(LISTED ENTRIES)
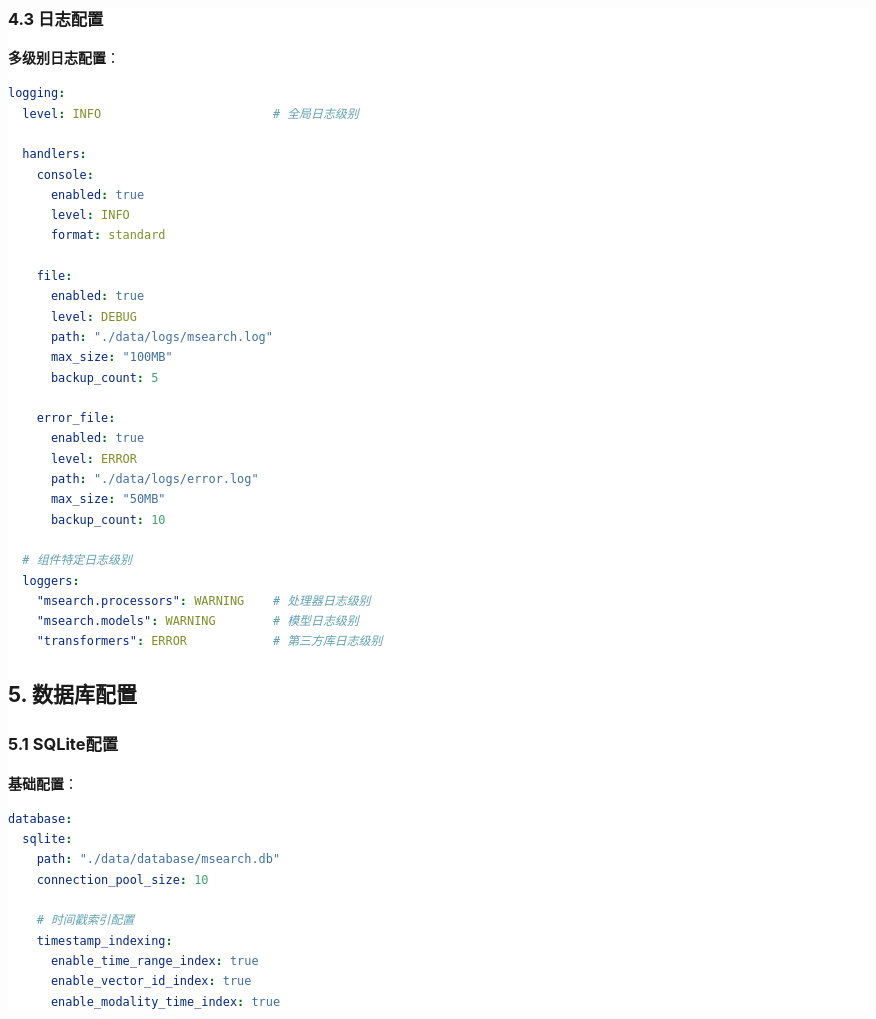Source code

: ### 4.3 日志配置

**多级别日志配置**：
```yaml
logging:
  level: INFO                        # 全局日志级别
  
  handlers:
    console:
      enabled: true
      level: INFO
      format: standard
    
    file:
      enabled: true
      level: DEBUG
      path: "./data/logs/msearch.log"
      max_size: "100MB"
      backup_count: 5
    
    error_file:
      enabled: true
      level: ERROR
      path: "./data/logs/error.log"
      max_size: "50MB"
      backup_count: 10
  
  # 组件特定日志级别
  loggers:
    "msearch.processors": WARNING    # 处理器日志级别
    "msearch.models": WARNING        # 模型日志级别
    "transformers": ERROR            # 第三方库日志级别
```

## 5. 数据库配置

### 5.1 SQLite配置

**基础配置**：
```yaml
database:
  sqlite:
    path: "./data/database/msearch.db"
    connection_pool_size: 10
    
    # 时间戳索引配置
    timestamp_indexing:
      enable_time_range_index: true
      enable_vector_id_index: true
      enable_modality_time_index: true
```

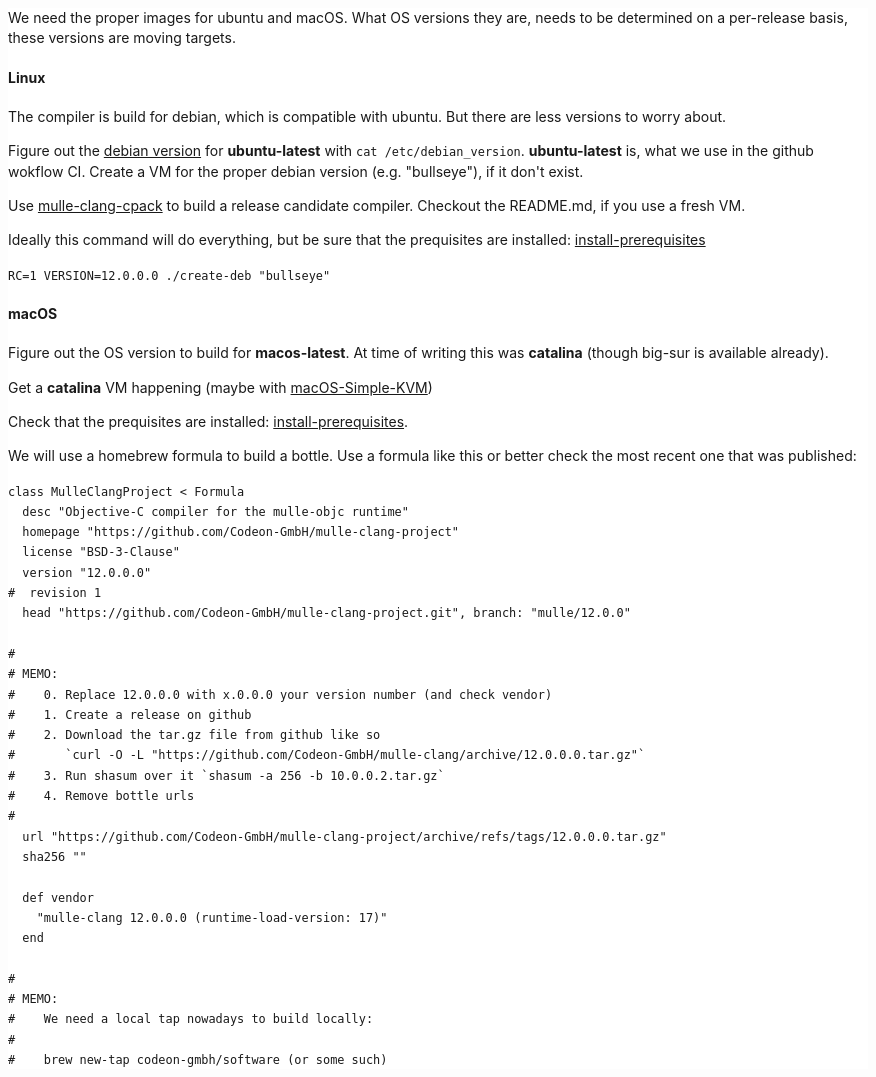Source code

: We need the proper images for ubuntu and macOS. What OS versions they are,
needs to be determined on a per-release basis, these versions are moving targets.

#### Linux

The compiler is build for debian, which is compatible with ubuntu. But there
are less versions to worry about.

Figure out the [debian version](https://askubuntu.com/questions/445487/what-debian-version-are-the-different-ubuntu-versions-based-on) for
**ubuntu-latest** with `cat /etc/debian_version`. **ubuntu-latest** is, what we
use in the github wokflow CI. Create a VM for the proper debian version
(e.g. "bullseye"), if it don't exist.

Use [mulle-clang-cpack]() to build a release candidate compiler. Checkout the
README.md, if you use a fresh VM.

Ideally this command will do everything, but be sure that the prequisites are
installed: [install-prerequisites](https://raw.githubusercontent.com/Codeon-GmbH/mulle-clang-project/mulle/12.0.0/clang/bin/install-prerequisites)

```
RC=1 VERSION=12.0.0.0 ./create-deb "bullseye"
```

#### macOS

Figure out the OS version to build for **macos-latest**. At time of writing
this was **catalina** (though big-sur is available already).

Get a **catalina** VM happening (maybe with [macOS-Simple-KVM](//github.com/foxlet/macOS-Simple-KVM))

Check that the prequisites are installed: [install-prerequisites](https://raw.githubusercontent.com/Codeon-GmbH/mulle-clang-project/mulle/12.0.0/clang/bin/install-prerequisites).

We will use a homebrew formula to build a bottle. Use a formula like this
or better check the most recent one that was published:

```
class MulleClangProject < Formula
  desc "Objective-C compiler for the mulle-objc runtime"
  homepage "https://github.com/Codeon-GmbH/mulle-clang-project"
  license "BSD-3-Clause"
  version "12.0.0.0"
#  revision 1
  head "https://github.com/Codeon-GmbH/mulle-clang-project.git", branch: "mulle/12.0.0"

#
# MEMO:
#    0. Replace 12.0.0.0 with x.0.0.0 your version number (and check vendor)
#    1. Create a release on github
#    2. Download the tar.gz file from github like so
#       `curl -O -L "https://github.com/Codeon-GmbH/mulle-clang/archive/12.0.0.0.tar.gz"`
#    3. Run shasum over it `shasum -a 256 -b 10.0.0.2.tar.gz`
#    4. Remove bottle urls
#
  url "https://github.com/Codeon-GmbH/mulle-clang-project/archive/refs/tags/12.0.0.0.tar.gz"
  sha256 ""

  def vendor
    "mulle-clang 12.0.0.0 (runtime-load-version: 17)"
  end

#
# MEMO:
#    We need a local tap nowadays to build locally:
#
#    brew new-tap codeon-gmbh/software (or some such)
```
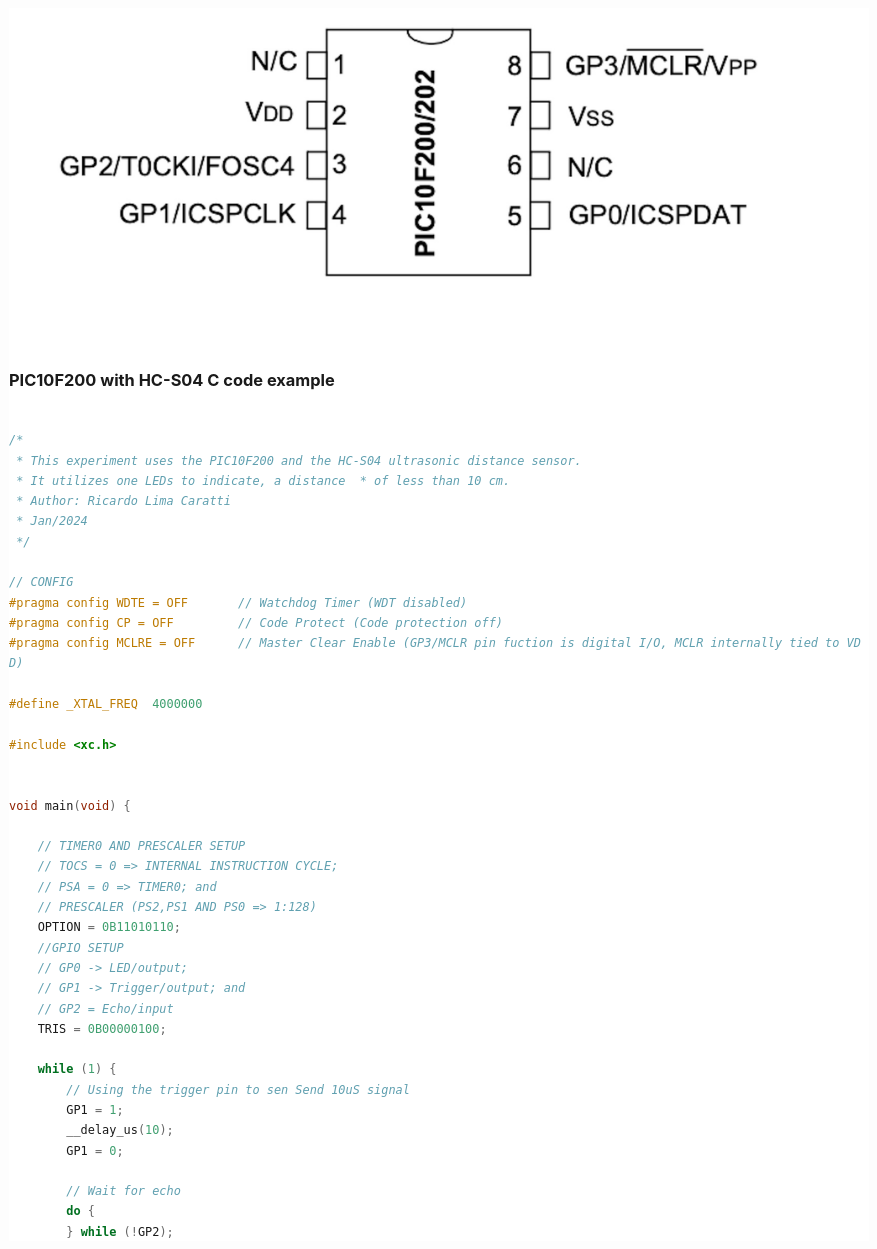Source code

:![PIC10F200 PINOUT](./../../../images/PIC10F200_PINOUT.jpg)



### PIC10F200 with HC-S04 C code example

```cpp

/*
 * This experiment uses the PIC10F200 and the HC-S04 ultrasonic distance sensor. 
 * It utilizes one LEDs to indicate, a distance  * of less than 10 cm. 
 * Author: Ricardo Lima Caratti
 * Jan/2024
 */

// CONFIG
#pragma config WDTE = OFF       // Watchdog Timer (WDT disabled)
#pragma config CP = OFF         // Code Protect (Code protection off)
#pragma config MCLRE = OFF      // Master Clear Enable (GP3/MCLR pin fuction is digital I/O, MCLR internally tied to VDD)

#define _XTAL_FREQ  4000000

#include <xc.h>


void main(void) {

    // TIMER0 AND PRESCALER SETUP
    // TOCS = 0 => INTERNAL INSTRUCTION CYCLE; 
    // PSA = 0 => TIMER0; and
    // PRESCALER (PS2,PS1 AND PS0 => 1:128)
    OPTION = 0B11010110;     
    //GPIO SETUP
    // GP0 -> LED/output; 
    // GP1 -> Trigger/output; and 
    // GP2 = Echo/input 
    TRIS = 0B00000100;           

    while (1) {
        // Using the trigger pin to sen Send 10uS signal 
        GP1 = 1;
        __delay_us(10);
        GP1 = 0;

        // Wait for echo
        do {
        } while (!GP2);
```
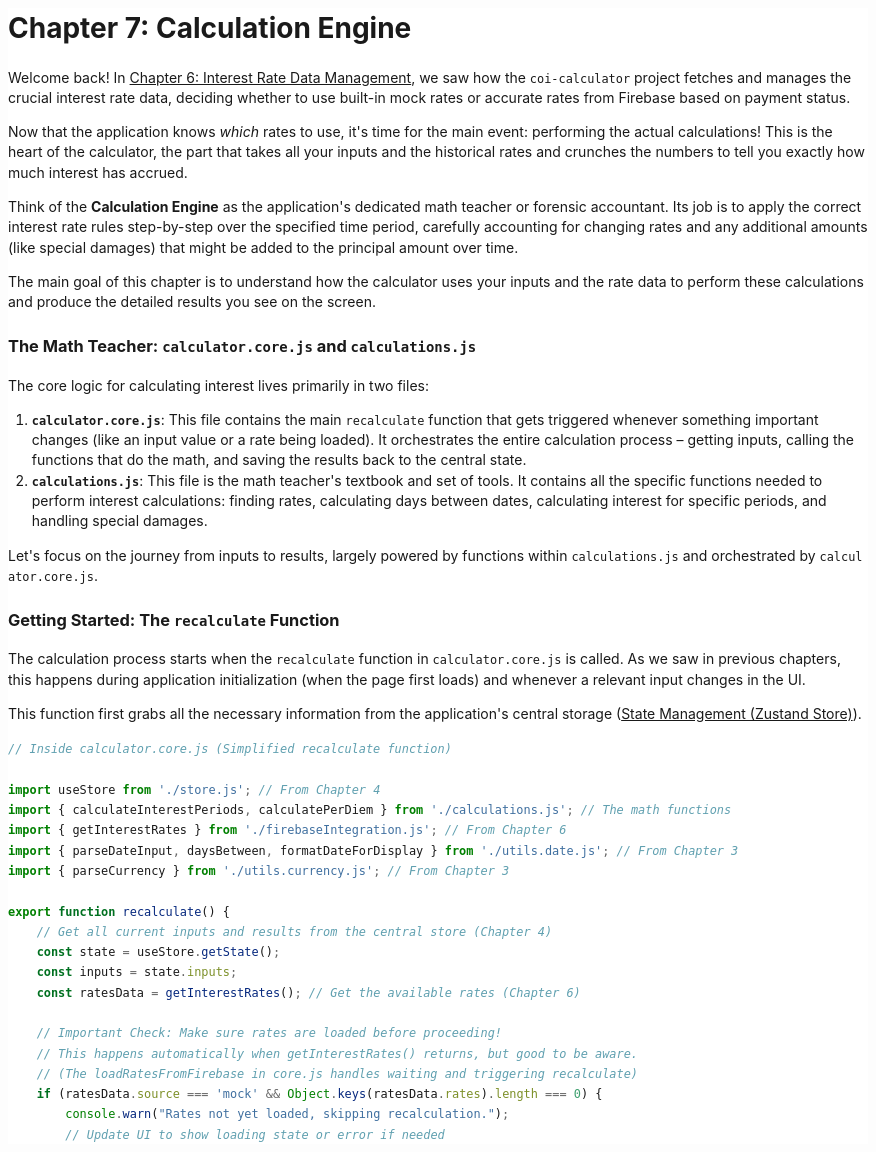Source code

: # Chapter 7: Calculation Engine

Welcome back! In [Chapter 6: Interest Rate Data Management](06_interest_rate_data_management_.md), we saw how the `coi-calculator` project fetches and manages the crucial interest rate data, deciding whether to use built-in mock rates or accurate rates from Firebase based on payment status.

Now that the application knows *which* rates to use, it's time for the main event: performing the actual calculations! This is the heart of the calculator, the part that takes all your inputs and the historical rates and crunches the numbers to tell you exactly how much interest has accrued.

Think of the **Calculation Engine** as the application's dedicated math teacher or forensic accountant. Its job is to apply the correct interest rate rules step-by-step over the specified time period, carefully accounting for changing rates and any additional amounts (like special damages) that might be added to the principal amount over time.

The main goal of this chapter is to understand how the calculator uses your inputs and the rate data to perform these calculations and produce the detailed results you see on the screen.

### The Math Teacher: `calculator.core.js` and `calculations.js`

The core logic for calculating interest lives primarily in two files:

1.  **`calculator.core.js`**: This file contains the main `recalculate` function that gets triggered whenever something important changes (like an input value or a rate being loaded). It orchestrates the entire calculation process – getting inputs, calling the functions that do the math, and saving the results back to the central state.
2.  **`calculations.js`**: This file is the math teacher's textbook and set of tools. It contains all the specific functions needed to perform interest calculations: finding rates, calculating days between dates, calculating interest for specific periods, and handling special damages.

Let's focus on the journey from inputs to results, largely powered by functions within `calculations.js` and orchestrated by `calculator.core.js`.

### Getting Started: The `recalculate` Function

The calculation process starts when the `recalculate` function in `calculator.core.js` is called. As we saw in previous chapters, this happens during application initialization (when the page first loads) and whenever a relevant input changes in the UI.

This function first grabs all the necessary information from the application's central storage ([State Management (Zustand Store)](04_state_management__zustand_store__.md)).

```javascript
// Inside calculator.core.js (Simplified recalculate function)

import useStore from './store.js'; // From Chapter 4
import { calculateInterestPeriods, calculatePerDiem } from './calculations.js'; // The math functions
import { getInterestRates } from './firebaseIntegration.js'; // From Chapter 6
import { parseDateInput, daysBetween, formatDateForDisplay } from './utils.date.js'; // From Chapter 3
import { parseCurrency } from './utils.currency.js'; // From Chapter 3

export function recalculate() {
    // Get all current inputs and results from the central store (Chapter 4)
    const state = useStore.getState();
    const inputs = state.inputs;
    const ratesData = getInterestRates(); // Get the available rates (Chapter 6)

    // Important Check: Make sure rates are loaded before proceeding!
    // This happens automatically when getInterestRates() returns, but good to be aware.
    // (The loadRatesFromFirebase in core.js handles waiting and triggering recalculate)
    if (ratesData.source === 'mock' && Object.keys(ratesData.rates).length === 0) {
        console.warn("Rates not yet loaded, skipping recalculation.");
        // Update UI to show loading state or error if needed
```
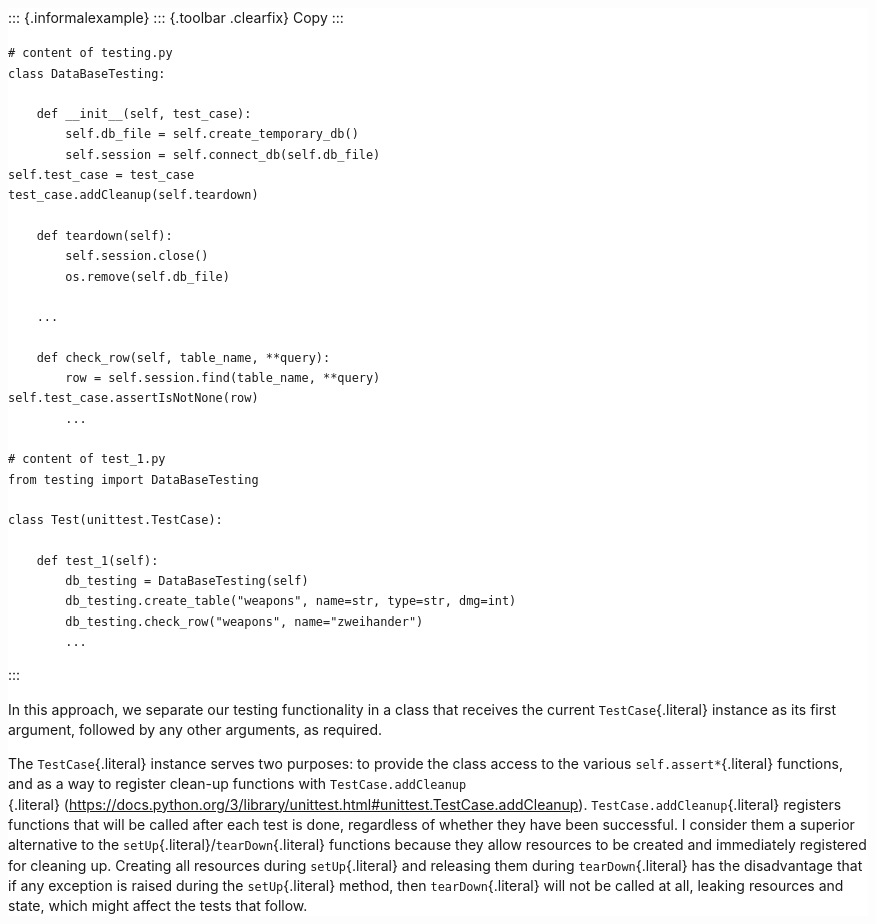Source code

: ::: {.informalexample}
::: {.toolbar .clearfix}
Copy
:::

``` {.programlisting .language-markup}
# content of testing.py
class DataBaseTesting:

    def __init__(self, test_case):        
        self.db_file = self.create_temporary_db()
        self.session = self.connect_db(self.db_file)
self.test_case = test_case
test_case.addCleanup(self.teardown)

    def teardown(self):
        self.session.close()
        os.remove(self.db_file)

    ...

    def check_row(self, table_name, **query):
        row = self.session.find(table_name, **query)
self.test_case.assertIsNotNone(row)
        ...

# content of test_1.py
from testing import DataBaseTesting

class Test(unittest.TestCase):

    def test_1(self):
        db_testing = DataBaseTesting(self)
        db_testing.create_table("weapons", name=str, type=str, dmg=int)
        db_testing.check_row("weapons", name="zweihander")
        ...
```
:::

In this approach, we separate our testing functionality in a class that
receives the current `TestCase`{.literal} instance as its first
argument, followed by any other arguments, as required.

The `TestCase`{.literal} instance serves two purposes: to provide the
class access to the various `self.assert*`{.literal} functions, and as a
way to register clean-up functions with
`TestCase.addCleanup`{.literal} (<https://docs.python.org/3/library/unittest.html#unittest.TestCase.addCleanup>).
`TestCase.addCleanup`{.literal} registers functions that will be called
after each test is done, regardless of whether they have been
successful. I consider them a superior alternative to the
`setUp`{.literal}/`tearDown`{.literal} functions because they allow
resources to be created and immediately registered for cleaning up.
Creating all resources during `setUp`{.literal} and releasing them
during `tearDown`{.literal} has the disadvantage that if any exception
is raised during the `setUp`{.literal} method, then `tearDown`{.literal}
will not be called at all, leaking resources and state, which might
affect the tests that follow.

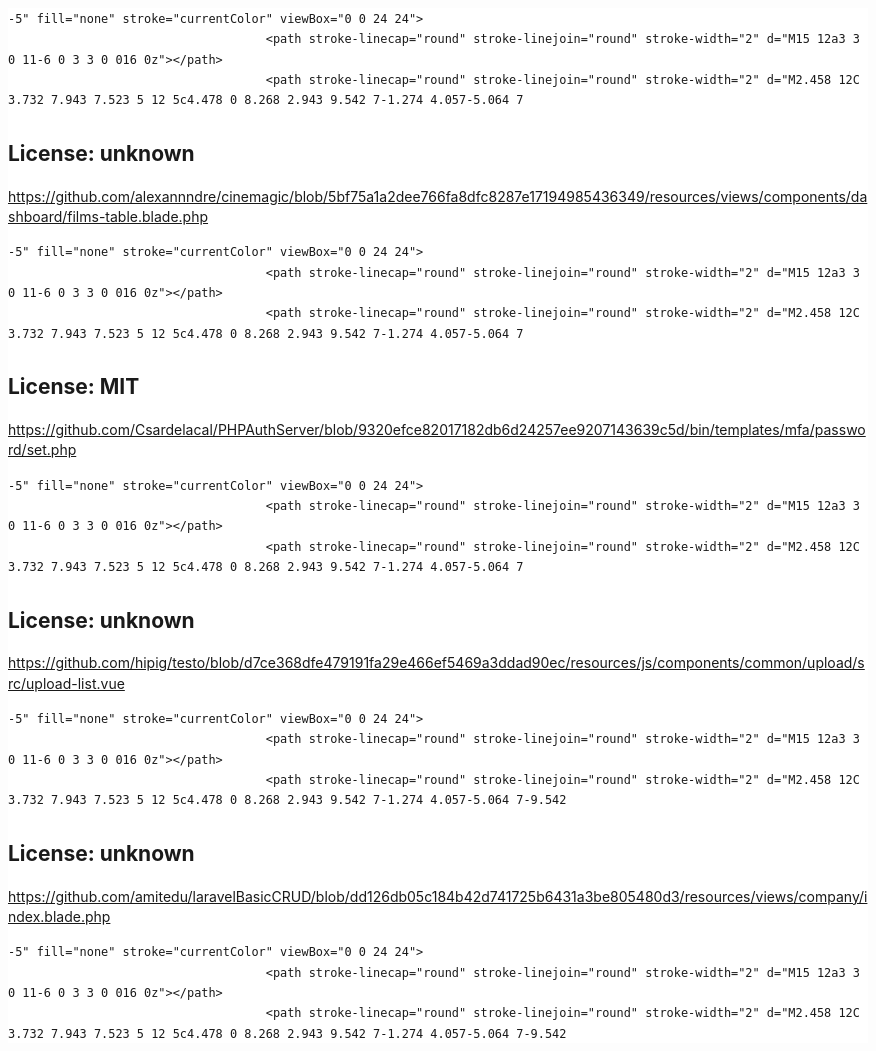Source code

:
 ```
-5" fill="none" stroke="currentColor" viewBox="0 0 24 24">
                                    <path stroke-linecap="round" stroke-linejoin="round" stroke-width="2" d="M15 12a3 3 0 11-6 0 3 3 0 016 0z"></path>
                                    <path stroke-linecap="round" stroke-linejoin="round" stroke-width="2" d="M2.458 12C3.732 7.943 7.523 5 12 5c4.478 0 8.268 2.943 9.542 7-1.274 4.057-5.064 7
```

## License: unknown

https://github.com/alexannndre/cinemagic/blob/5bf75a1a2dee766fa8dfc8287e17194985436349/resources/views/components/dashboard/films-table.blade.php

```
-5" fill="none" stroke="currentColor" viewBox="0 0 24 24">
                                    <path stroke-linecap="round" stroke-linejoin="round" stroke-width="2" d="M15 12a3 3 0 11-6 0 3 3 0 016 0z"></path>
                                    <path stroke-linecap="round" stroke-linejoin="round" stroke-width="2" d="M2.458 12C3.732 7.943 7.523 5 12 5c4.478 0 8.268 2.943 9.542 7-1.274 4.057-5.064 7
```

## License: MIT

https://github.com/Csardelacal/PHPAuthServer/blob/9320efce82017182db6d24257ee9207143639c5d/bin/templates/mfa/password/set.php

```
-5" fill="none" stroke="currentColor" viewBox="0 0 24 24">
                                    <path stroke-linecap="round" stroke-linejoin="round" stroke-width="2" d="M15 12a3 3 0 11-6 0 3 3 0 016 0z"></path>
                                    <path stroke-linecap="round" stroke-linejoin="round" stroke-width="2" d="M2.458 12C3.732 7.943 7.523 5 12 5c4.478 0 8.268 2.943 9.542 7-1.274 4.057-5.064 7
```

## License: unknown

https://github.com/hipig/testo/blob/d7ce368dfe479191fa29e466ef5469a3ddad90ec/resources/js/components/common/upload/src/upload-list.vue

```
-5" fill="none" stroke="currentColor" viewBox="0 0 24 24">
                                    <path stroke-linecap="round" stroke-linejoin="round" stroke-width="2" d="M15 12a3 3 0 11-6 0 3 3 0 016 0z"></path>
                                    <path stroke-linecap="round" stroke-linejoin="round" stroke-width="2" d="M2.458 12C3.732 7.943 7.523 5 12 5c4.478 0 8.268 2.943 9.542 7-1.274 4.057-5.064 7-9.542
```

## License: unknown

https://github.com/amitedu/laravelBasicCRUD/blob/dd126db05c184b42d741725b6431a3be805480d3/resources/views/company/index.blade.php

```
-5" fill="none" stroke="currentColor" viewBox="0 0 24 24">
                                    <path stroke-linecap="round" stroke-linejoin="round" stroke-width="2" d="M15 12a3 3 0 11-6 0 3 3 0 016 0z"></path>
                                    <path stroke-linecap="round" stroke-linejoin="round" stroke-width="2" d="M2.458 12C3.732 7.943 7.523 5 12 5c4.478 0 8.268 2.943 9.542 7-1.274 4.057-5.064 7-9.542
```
(End LISTED ENTRIES)
DIRECTIONS: Find the lines in the data that include "class", then copy each of them.

THE ANSWER:
class MulleClangProject < Formula
class DataBaseTesting:
class Test(unittest.TestCase):
In this approach, we separate our testing functionality in a class that
class access to the various `self.assert*`{.literal} functions, and as a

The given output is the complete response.